Atheism concedes only a universal and ultimately indifferent (or merely lawful) cosmic Nature (not a "God") — and, so, there is no need to create a "religious creation-myth" to account for suffering. (And atheistic thinkers thus generally confine themselves to constructing a cosmology, based on material observations alone, that merely accounts for the apparent workings of the conditionally manifested events of cosmic Nature.)

Indeed, just as conventional "God-religion" (or conventional theism) arises to account for suffering, atheism arises on the basis of the unreserved acknowledgment of suffering. And, if there is no idea of "God", there is no idea of the human being as "creature" (or, in other words, the human being as the bearer of an immortal, or "God-like", "inner" part). Nor is there any need to interpret unfortunate or painful events as the "effects" of "Evil".

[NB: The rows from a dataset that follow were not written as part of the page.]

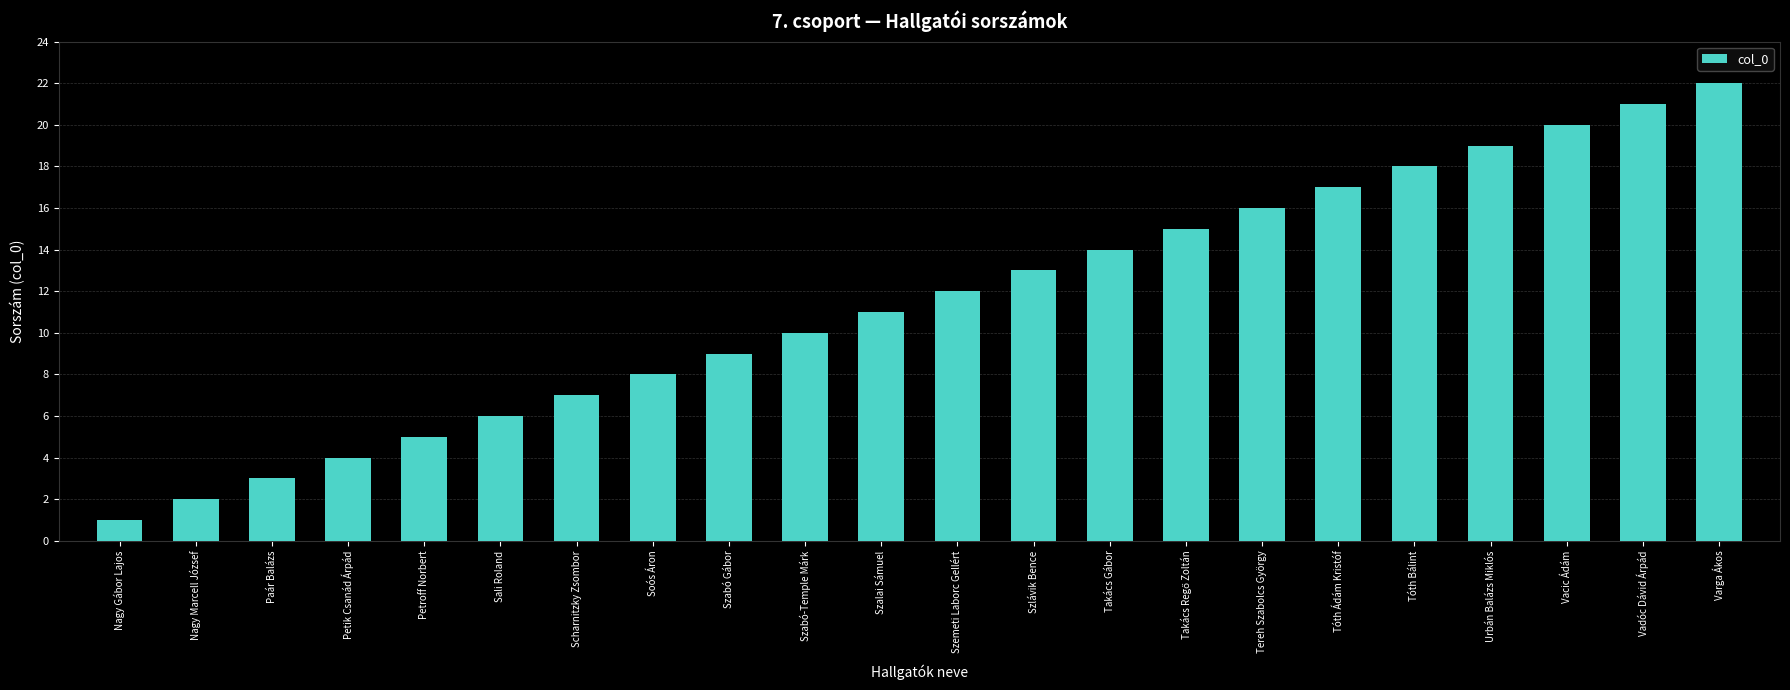

Which category has the lowest value across all series?

Nagy Gábor Lajos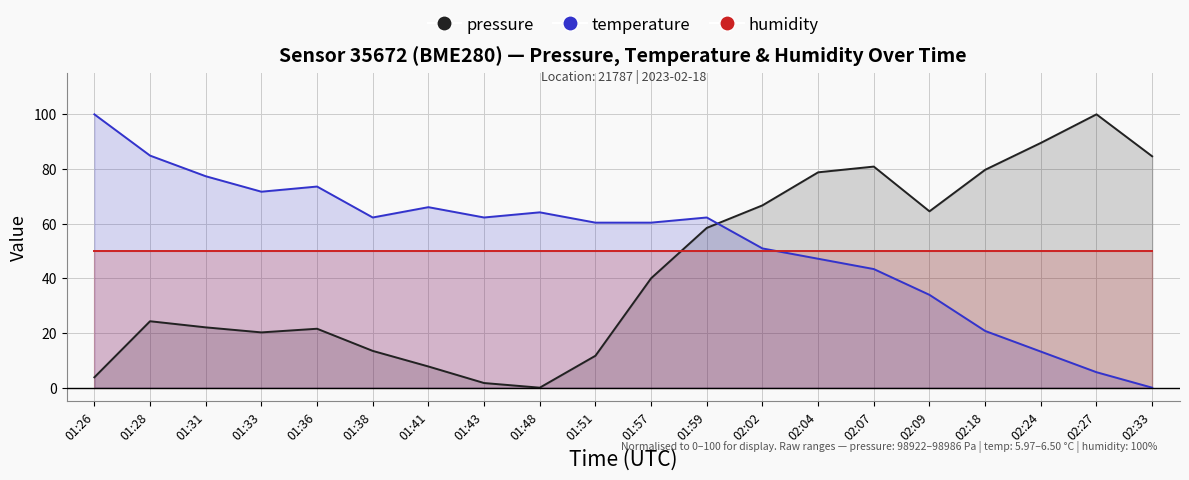

What is the difference between the second highest and second lowest values in the pressure series?

87.8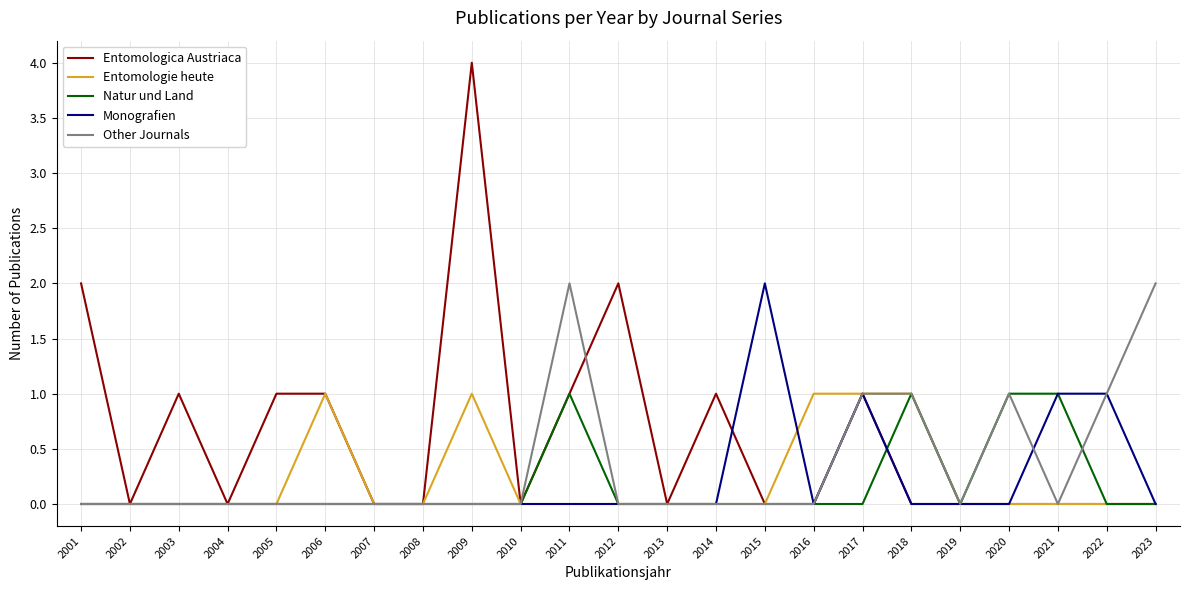

The Other Journals series shows -1 at 2003. True or false?

False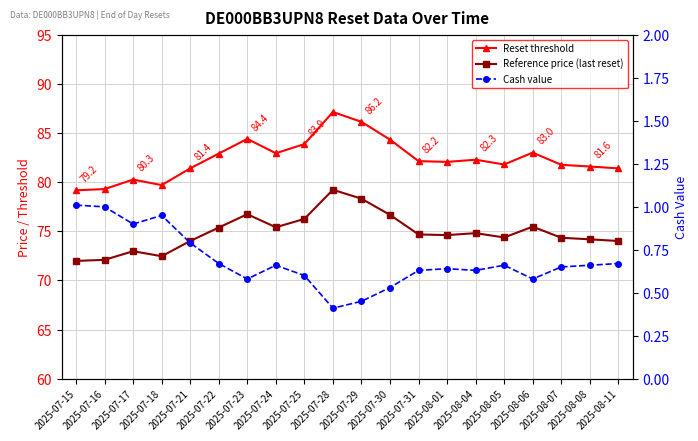

What position from the left is 2025-08-06?

17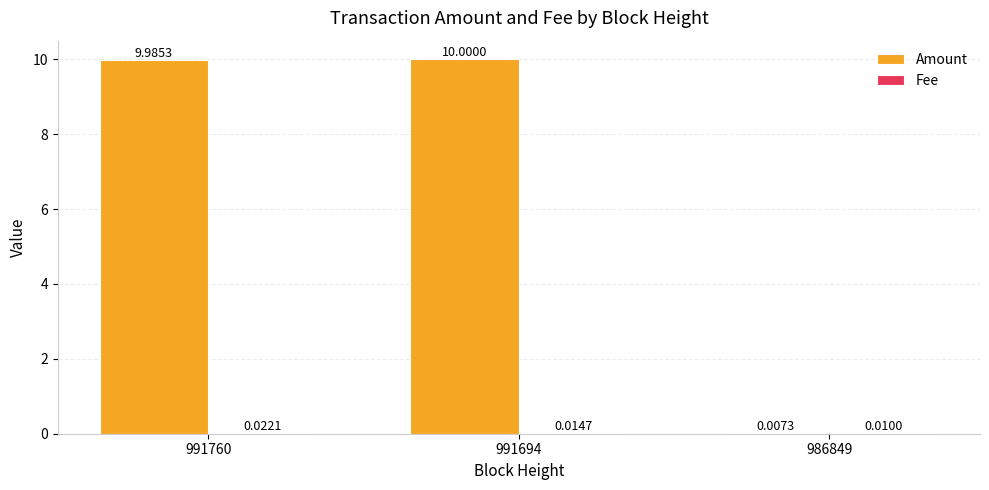

Between 991760 and 991694, which series saw the biggest shift?

Amount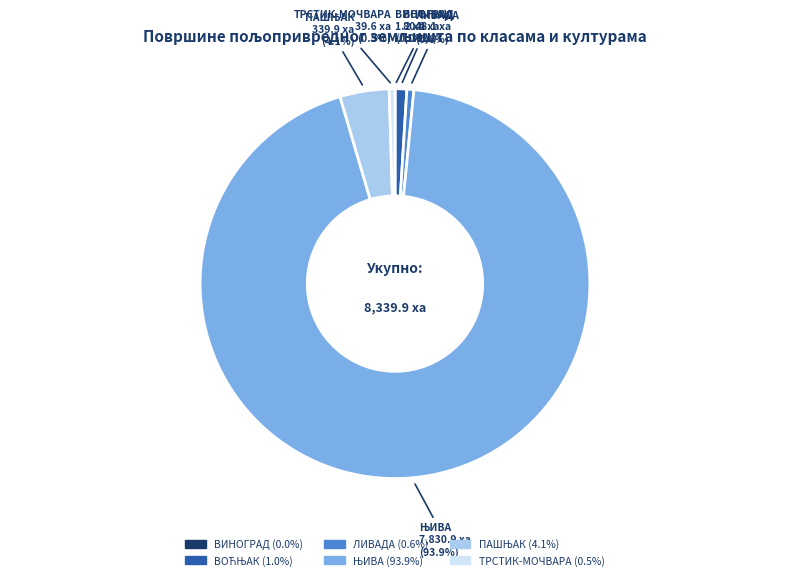

What portion of the pie excludes ЛИВАДА?

99.4%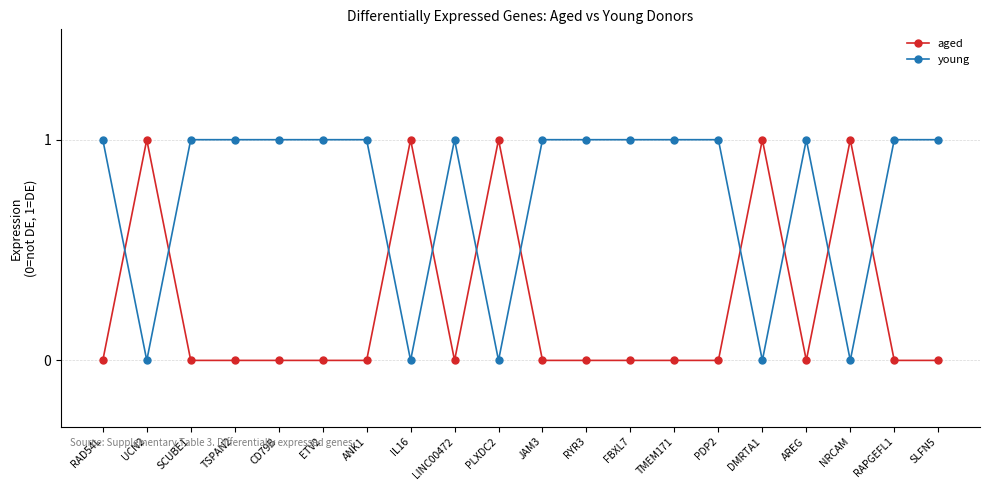

What is the total value across all series at ANK1?

1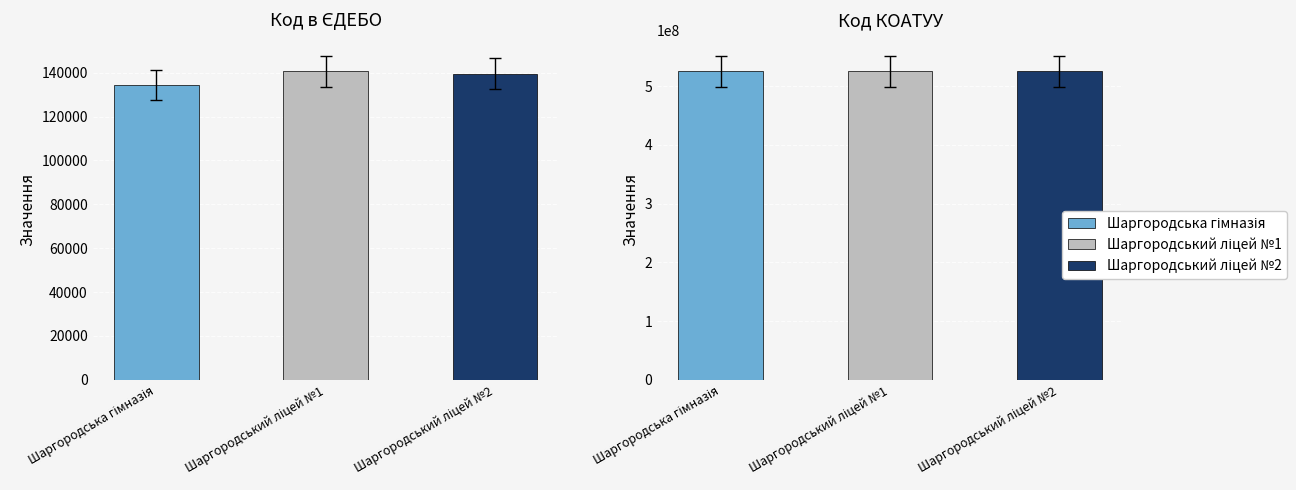

Are the bars horizontal?

No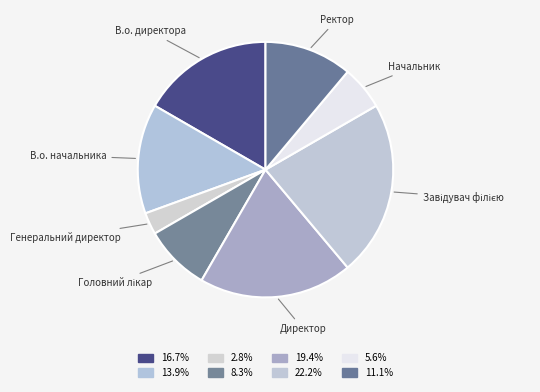

Rank the categories by value from highest to lowest.

Завідувач філією, Директор, В.о. директора, В.о. начальника, Ректор, Головний лікар, Начальник, Генеральний директор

Therefore, the atheistic "point of view" is characterized by the trend of mind called "realism", just as the conventional "religious" (or theistic) "point of view" is characterized by the trend of mind called "idealism" — but both atheism and theism arise on the basis of the "self"-contraction (or the ego of phenomenal "self"-consciousness), rather than on the basis of direct Intuition of the Real Self-Nature, Self-Condition, and Self-State That is Prior to separate "self" and its conventions of perception and thought.

The realistic (or atheistic) view is just as much the bearer of a myth (or a merely conceptual interpretation of the "world") as is the conventional "religious" (or theistic) view. Atheism (or conventional realism) is a state of mind which is based in the phenomenal "self" and which seeks the ultimate protection, nourishment, pleasure, and preservation of the phenomenal "self" (at least in this "world" and, if there should be an after-life, then also in any other "world").

Therefore, atheism (or conventional realism) is simply a philosophical alternative to theism (or conventional "God-religion"), based on the same principle and consciousness (which is the phenomenal ego), and seeking (by alternative means) to fulfill the conditionally manifested "self" and relieve it of its suffering.          -F.J.